#### [本文]
※

今週のお題は、「私が興奮したベスト興行」。よく「神興行」などと言われますが、私も約20年間に渡ってプロモーター側に立って興行を作ってきましたが、思い出に残る神興行は何度も体験しています。特に自分がプロデュースしたイベントは、必ずやファンの心に突き刺さる何かを残してきた自負があり、ダメな興行だったと思う方が少ない。それほど毎回一生懸命やってきたつもりです。

しかし、今日挙げるベスト興行は、私が手掛けた興行ではありません。手伝ったとはいえ、主催者は昨日まで敵だった、あのPRIDEの残党組でした。その興行の名前は「やれんのか! 大晦日!2007」。私は長く大晦日の格闘技イベントをPRIDEと闘ってきましたが、視聴率も、内容も負けたと思ったことは一度もありません。しかし、あの「やれんのか!」だけは、終わった後に敗北感でいっぱいの気持ちになりました。それほど三崎vs秋山戦は面白かった。興奮した。他の人がやった大晦日イベントで、初めて興奮させられた「やれんのか!」を、私のベスト興行に挙げたいと思います。

当時、PRIDEはUFCに身売りし、残党組については新格闘技イベント『戦極』と合流するという噂が流れました。その中で私はPRIDEの加藤専務と会って「もう一度、一緒にやらないか」と説得。それがK-1とPRIDEの電撃和解につながり、私と高田延彦さんの記者会見での握手につながったのです。その時、加藤専務とは幾つかの約束を結びましたが、その中の一つが「もう一度さいスパで、自分たちの手で大晦日イベントをやって、ケジメをつけさせてほしい」でした。彼らがつけた興行名が「やれんのか!大晦日2007」。私はその興行を「どうせやるのなら、TBSで二元中継をやりたい。興行的にも協力してDynamite vs  PRIDE対抗戦みたいなことをやろう!」と逆提案しました。

しかし、この調整が結構大変でした。TBSやスポンサーを説得するために奔走。そして、「やれんのか!」をTBSで放送する意味を作るために、K-1側から秋山成勲、チェ・ホンマン、JZカルバンの3選手を提供し、この3人のファイトマネー以外にヒョードルのファイトマネーを負担して、それを放映権がわりとしました。それで組んだのが、

●秋山成勲  vs  三崎和雄
●チェ・ホンマン  vs  エメリーヤンコ・ヒョードル
●JZカルバン   vs   青木真也

でした。しかし、その内JZは怪我のために欠場。代わりに韓国のチョン・ブギョンが青木と対戦しています。こうした調整に追われていたため、大阪ドームでやった「Dynamite!」の方は、桜庭和志 vs  船木誠勝をメインにするものの、満足するようなマッチメイクはできませんでした。そんな中、あの三崎 vs  秋山が行われたのです。

※

#### [提供記録]
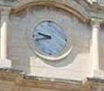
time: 9:42
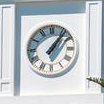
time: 1:06
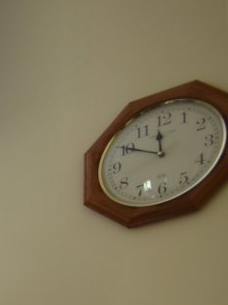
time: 11:49
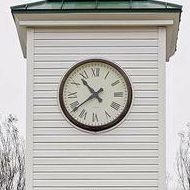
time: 10:38
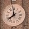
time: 7:58
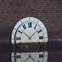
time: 10:08
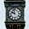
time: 9:57
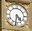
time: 4:31
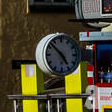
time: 4:52
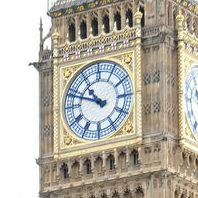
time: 10:48
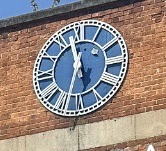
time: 11:32
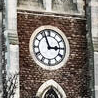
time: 2:56
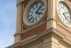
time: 4:07
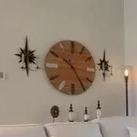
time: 10:24
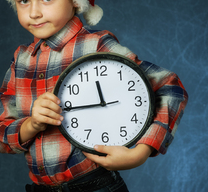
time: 11:44
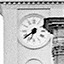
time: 6:38
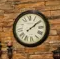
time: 2:09
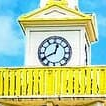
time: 12:40
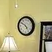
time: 4:50
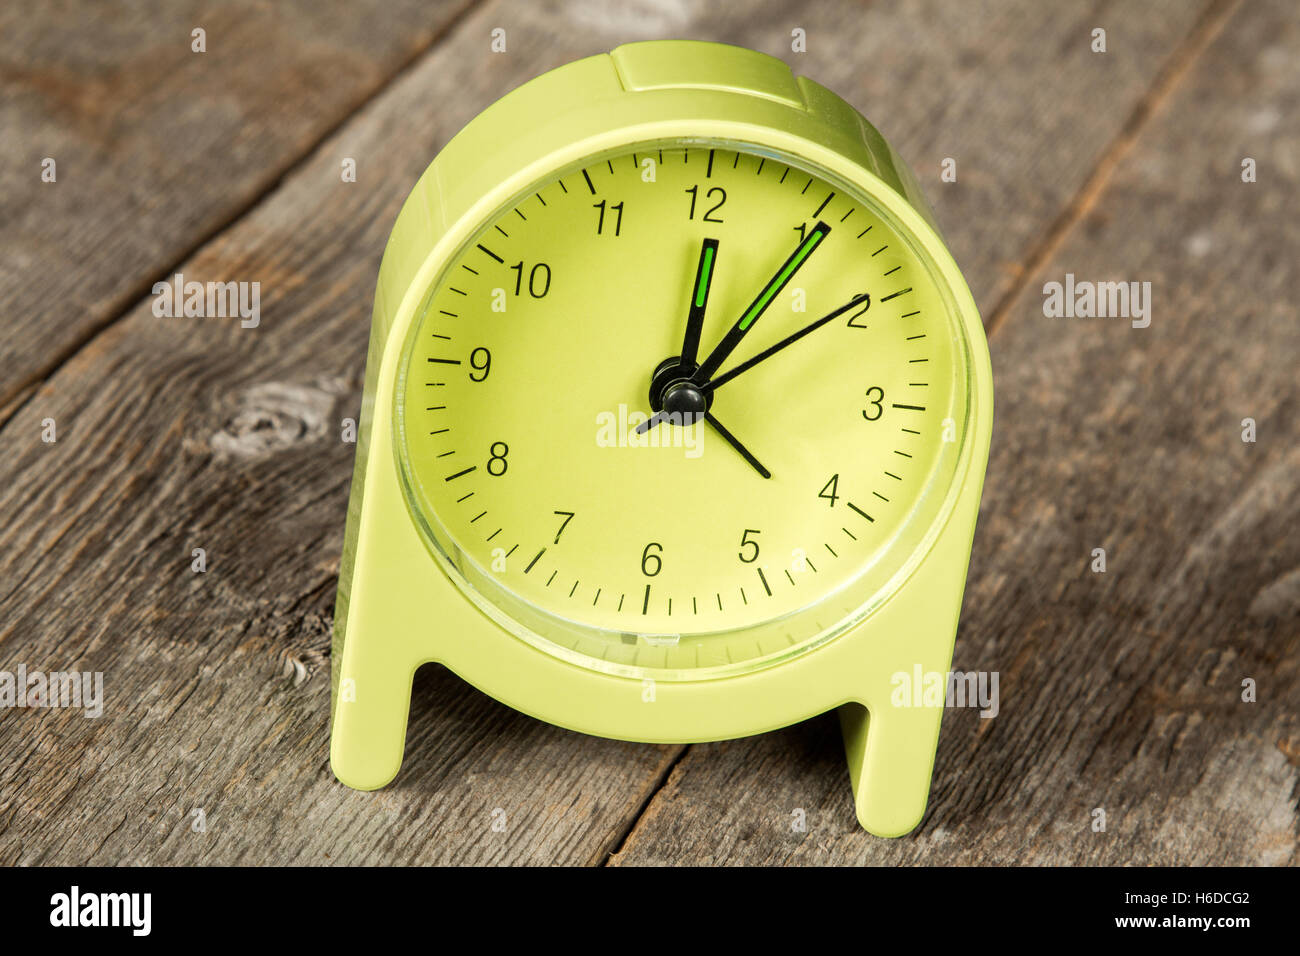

※

#### [課題]
1 - 大晦日興行の文章で、欠場したJZカルバンの代わりに青木真也と戦ったのは誰か。
2 - 大晦日興行の文章を、最後の文の後から続けて書け。
記録は使わなくてよい。

#### [解答例]
1 - 韓国のチョン・ブギョン。

2 -
この年、さいたまスーパーアリーナに集まったPRIDEファンは、PRIDE復活を願う気持ちとPRIDEのヒーローだった桜庭和志に全身オイルを塗って闘った大ヒール秋山の登場を異常なテンションで迎え入れました。秋山にとって桜庭戦以来の日本のリング登場というのも、興奮するのにベストなタイミング。その相手が三崎選手というのは、私は最初ピンときませんでしたが、日本人対決というのは良かったのかもしれません。

この試合、私は大阪ドームにいましたから、もちろん生でその熱気を体験しておりません。そればかりか、大阪ドームの方のイベントは終わり、打ち上げパーティーの会場に向かうタクシーの中で、私は携帯電話を使ってこの試合を見るという状況でした。しかし、その小さな画面でも伝わってくる大阪ドームとは比べものにならない熱気。演出家の佐藤大輔の煽り映像も見事に秋山をヒールに仕立てたこともあり、観客のヒートっぷりは近年ないほどのものでした。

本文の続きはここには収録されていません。